**Supplied data:**
┏━━
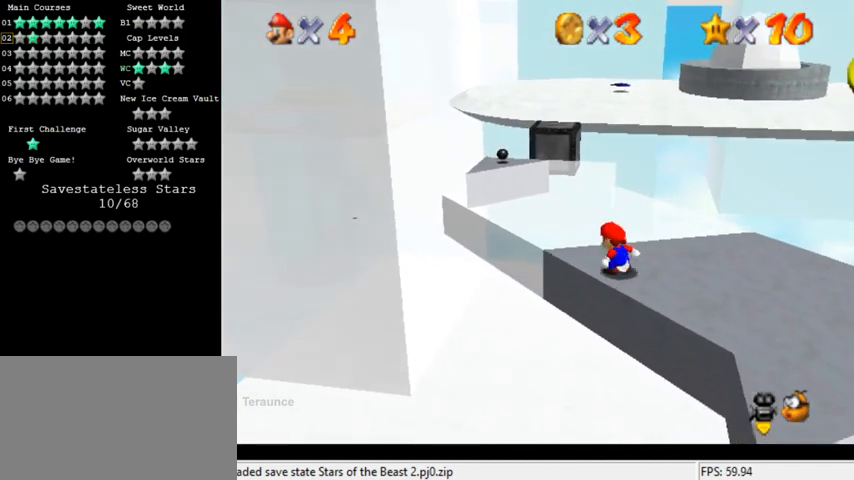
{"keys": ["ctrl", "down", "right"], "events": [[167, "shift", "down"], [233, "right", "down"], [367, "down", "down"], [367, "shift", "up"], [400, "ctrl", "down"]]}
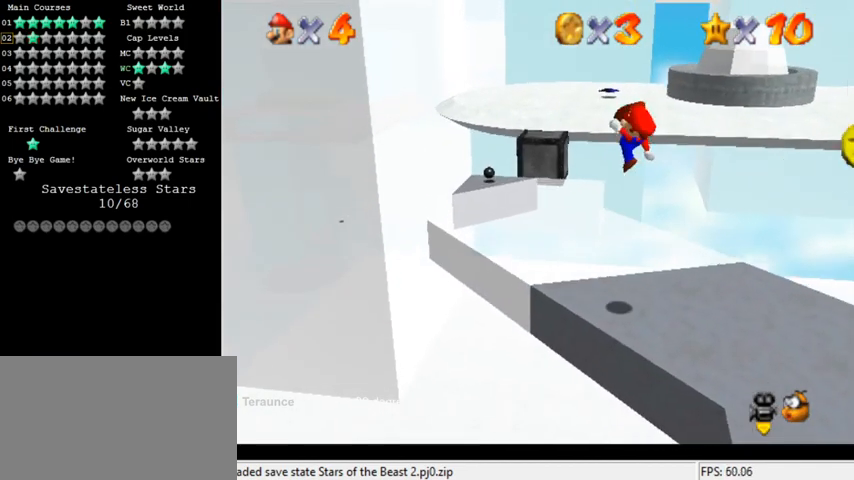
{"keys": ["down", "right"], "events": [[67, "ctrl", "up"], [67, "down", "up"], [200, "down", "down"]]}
┗━━
┏━━
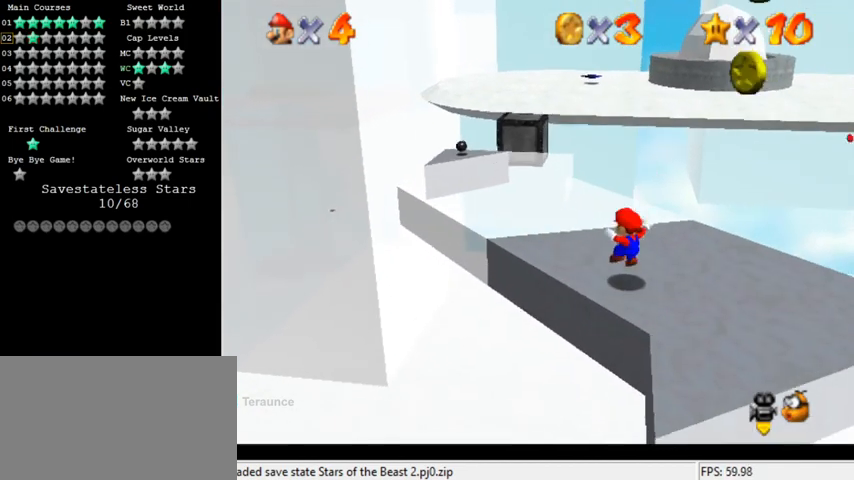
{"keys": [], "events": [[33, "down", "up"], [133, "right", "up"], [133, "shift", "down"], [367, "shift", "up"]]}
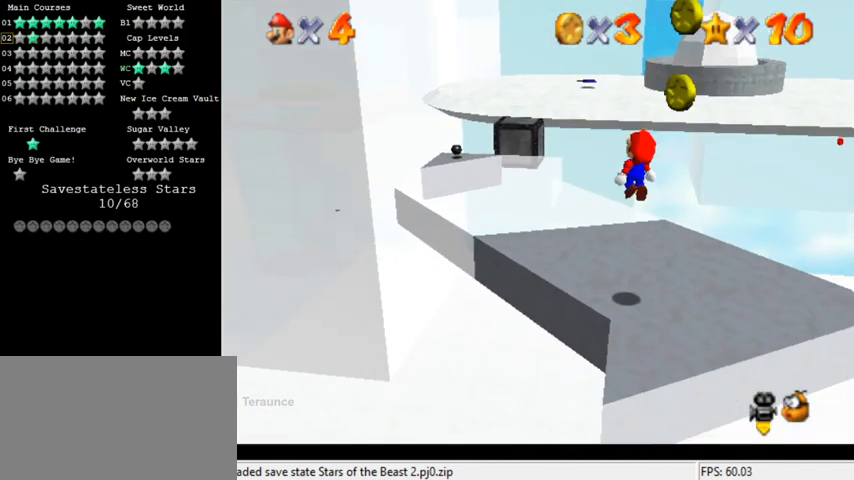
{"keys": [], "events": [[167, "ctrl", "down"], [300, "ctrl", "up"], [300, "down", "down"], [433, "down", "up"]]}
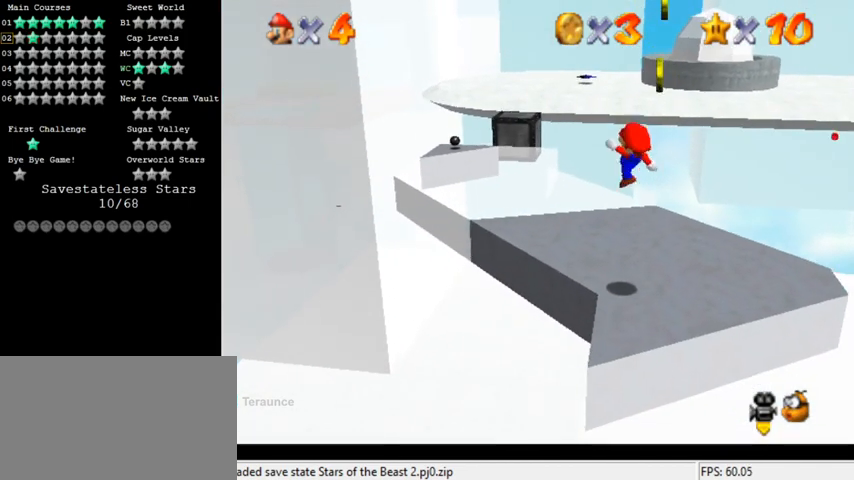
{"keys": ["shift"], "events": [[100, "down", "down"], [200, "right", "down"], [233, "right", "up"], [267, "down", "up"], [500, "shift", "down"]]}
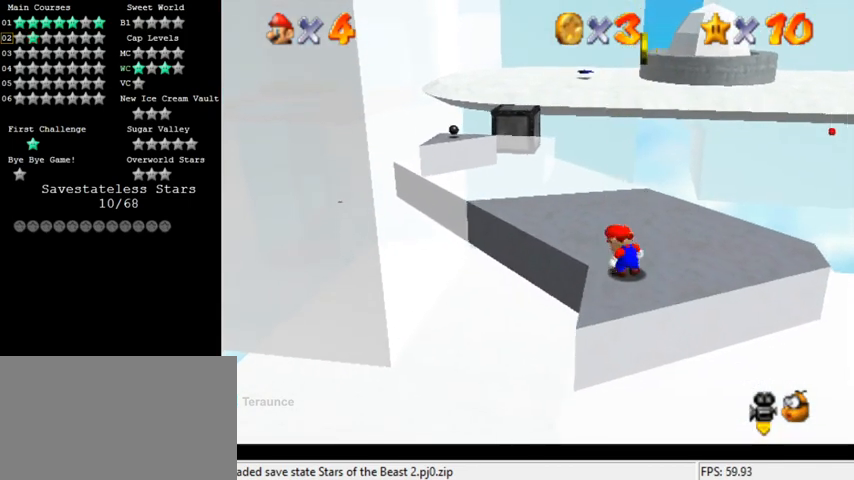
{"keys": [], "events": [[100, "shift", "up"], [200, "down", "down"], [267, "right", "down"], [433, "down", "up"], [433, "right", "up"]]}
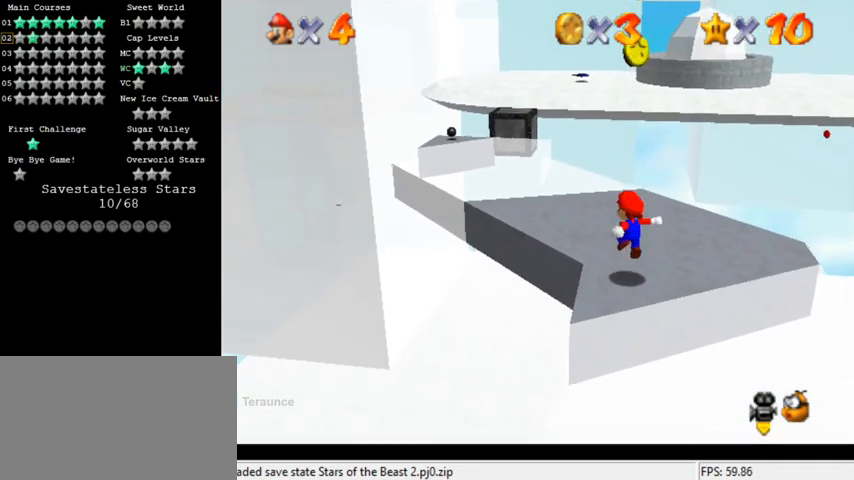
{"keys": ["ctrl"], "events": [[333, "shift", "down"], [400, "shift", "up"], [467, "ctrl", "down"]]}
┗━━
**Required action:** Tally the lines of the listing above that contain the word "right" and state the result as a bare number.

**Solution to this exercise:** 5